One of the main beneficiaries of the proposed tunnels would be the powerful Westlands Water District in the arid western San Joaquin Valley. The district represents almond and pistachio growers and other agribusinesses that cultivate thirsty crops in desert-like conditions. The district and the growers who control it have been a driving force behind the tunnels plan.

However, one aspect of the proposal that doesn't get much press is the fact that a significant amount of cropland in the Westlands district has severe drainage problems and is contaminated with toxins, primarily selenium and boron. When growers irrigate the cropland, it results in toxic runoff that pollutes rivers, streams, and aquifers, and poisons wildlife. The tunnels, in other words, would likely deepen the ecological mess in the region by guaranteeing that more water from Northern California would be poured on hundreds of thousands of acres of toxic land.

But a report published last week by an Oregon-based firm, ECONorthwest, offers a simple alternative: Take a total of 343,000 acres of this land (of which 298,000 is in Westlands Water District) out of crop production and return it to its natural state. The retirement of the land not only would solve a serious environmental problem, but also would save about 454,000 acre-feet of water a year. To put that in perspective, the city of Los Angeles uses about 587,000 acre-feet of water each year.

"[L]arge swaths of land, primarily in the San Joaquin Valley, are unsuitable for agriculture," the ECONorthwest report concludes. "The soils in these naturally dry areas have high levels of salts, selenium and boron, trace elements that — when combined with irrigation water — can poison crops if allowed to remain on lands without proper drainage. Related problems include contaminated waterways, increased toxic runoff into the Delta, and deformities in birds and fish."
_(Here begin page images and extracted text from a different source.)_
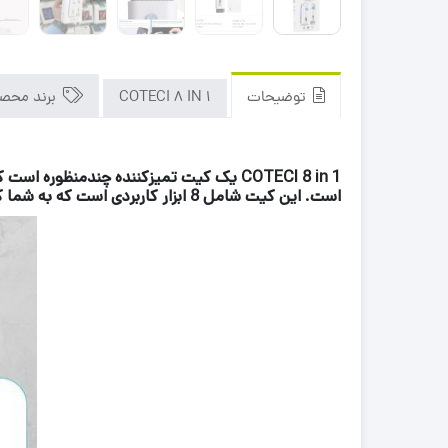
توضیحات
COTECI 8 IN 1
برند محص
COTECI 8 in 1 یک کیت تمیزکننده چندمنظو
است.
این کیت شامل 8 ابزار کاربردی است که به شما کمک می‌کند تا دستگاه‌های خود را از گرد و غبار، لکه‌ها و سایر آلودگی‌ها پاک کنید.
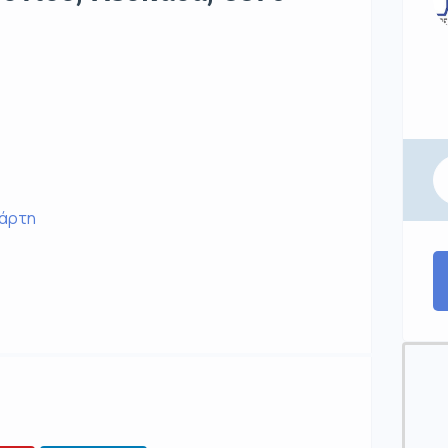
χάρτη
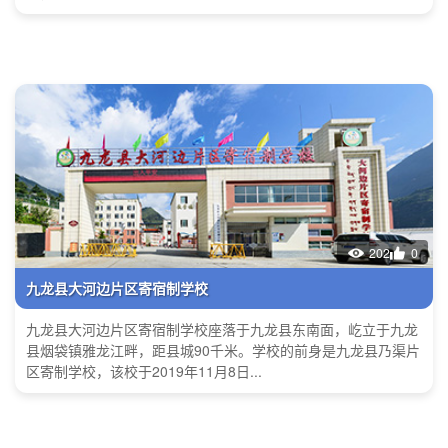
202
0
九龙县大河边片区寄宿制学校
九龙县大河边片区寄宿制学校座落于九龙县东南面，屹立于九龙
县烟袋镇雅龙江畔，距县城90千米。学校的前身是九龙县乃渠片
区寄制学校，该校于2019年11月8日...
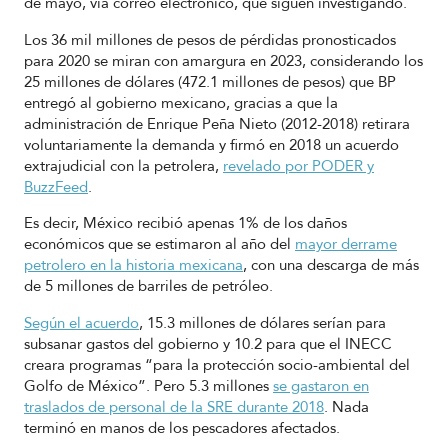
de mayo, vía correo electrónico, que siguen investigando.
Los 36 mil millones de pesos de pérdidas pronosticados
para 2020 se miran con amargura en 2023, considerando los
25 millones de dólares (472.1 millones de pesos) que BP
entregó al gobierno mexicano, gracias a que la
administración de Enrique Peña Nieto (2012-2018) retirara
voluntariamente la demanda y firmó en 2018 un acuerdo
extrajudicial con la petrolera,
revelado por PODER y
BuzzFeed
.
Es decir, México recibió apenas 1% de los daños
económicos que se estimaron al año del
mayor derrame
petrolero en la historia mexicana
, con una descarga de más
de 5 millones de barriles de petróleo.
Según el acuerdo
, 15.3 millones de dólares serían para
subsanar gastos del gobierno y 10.2 para que el INECC
creara programas “para la protección socio-ambiental del
Golfo de México”. Pero 5.3 millones
se gastaron en
traslados de personal de la SRE durante 2018
. Nada
terminó en manos de los pescadores afectados.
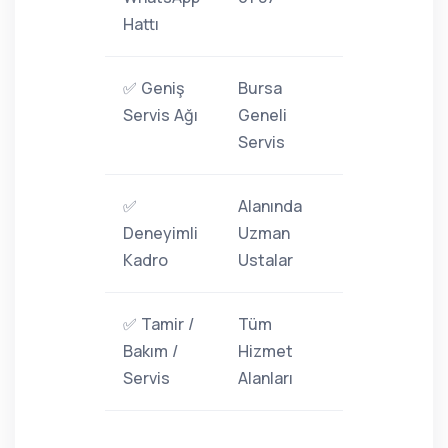
Hattı
✅ Geniş
Bursa
Servis Ağı
Geneli
Servis
✅
Alanında
Deneyimli
Uzman
Kadro
Ustalar
✅ Tamir /
Tüm
Bakım /
Hizmet
Servis
Alanları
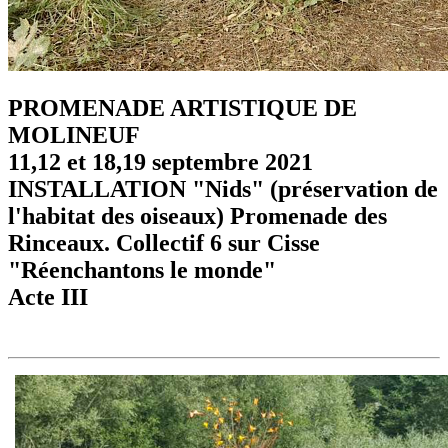
PROMENADE ARTISTIQUE DE
MOLINEUF
11,12 et 18,19 septembre 2021
INSTALLATION "Nids" (préservation de
l'habitat des oiseaux) Promenade des
Rinceaux. Collectif 6 sur Cisse
"Réenchantons le monde"
Acte III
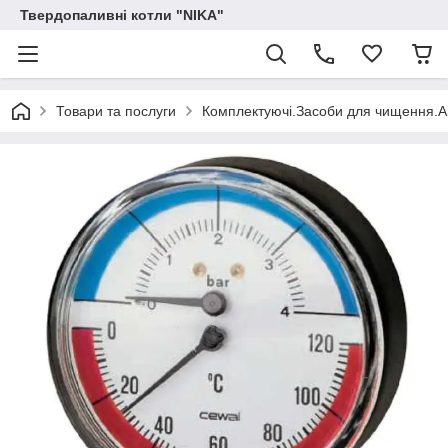
Твердопаливні котли "NIKA"
Товари та послуги
Комплектуючі.Засоби для чищення.А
ECONorthwest is an independent economic analysis firm that was hired by three groups opposed to Governor Brown's tunnels plan (which is also known as the Bay Delta Conservation Plan, or BDCP): Food & Water Watch, California Water Impact Network, and Citizens Against Taxpayer Funding of the BDCP. ECONorthwest estimated that the total cost of buying and retiring the 343,000 acres would be about $750 million, although it could run as low as $540 million and as high as $1.03 billion.

Saving 454,000 acre-feet of water a year would likely relieve the need to build the tunnels, which are projected to cost up to $67 billion, when counting interest payments on the bonds needed to pay for construction. "Spending one billion dollars to take these selenium-laced, unsustainable lands out of production and cutting the water rights that go with them saves Californians water and money," said Adam Scow, California director of Food & Water Watch, in a statement. "Retiring these west side lands makes a lot more sense than spending $67 billion to build Governor Brown's outdated tunnels to support corporate agribusiness."
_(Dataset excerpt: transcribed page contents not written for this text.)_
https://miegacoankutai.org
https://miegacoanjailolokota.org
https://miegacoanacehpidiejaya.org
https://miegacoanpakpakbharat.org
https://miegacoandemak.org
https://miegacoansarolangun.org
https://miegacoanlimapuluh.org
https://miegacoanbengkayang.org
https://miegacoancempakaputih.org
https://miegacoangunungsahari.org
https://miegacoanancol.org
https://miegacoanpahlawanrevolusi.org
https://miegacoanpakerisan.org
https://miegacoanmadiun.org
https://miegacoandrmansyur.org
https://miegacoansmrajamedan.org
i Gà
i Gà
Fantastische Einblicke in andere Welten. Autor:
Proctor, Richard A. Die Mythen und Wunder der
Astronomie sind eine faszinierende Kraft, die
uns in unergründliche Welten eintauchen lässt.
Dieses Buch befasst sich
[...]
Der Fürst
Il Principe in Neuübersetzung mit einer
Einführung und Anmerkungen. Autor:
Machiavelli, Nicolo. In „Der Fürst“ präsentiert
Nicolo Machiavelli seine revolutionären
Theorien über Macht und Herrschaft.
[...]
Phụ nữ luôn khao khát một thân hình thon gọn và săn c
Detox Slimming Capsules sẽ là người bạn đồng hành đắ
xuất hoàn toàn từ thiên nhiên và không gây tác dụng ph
Taking the cropland out of production would require cooperation from the Obama administration, which has been in secret negotiations with Westlands over the district's debt to the federal government. Recent reports indicate that a proposed deal between the feds and Westlands would only retire about 100,000 acres, and in return, would forgive the district's $365 million debt to the federal government.

Westlands is perhaps the most politically powerful water agency in the nation. And spending $750 million to $1 billion in taxpayer funds to take cropland out of production likely will not be popular, especially among Republicans. But retiring land is much cheaper than building two giant water tunnels.
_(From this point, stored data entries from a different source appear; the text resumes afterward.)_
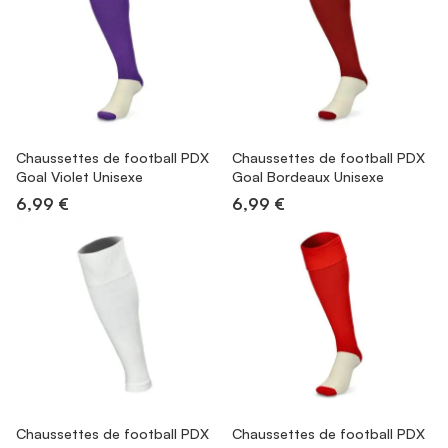
Chaussettes de football PDX
Chaussettes de football PDX
Goal Violet Unisexe
Goal Bordeaux Unisexe
6,99 €
6,99 €
Chaussettes de football PDX
Chaussettes de football PDX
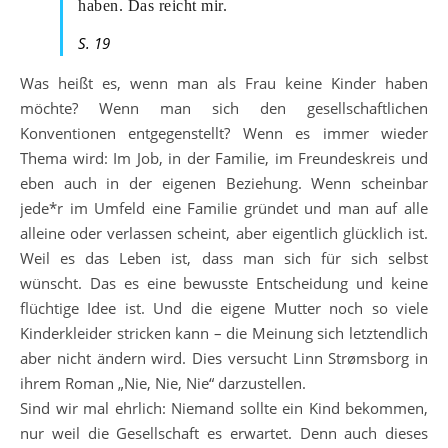
haben. Das reicht mir.
S. 19
Was heißt es, wenn man als Frau keine Kinder haben
möchte? Wenn man sich den gesellschaftlichen
Konventionen entgegenstellt? Wenn es immer wieder
Thema wird: Im Job, in der Familie, im Freundeskreis und
eben auch in der eigenen Beziehung. Wenn scheinbar
jede*r im Umfeld eine Familie gründet und man auf alle
alleine oder verlassen scheint, aber eigentlich glücklich ist.
Weil es das Leben ist, dass man sich für sich selbst
wünscht. Das es eine bewusste Entscheidung und keine
flüchtige Idee ist. Und die eigene Mutter noch so viele
Kinderkleider stricken kann – die Meinung sich letztendlich
aber nicht ändern wird. Dies versucht Linn Strømsborg in
ihrem Roman „Nie, Nie, Nie“ darzustellen.
Sind wir mal ehrlich: Niemand sollte ein Kind bekommen,
nur weil die Gesellschaft es erwartet. Denn auch dieses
Although Westlands and other beneficiaries of the tunnels are supposed to pay for them, it's likely that they will not be able to afford to do so. As we noted in a 2014 cover story, some economic experts estimate that the costs to build the tunnels will be far higher than the financial benefits they will provide, and thus could force Westlands and the other beneficiaries into default (see "The Water Tunnel Boondoggle," 5/13/14). "The tunnels don't generate a water supply that's nearly as valuable as the costs," said Jeffrey Michael of the University of the Pacific, in an interview with the Express last year.

Michael is one of the leading economic forecasters in the state. In 2012, he projected that the tunnels would result in $6 billion in total losses for Westlands and the other beneficiaries. Last week, he revised his projection to $8 billion in losses. And if Westlands and the other beneficiaries eventually default on paying for the tunnels, then taxpayers likely would have to pay the bill, which could reach $67 billion. With those numbers, spending $1 billion on retiring land not only makes financial sense, but it's also a win for the environment.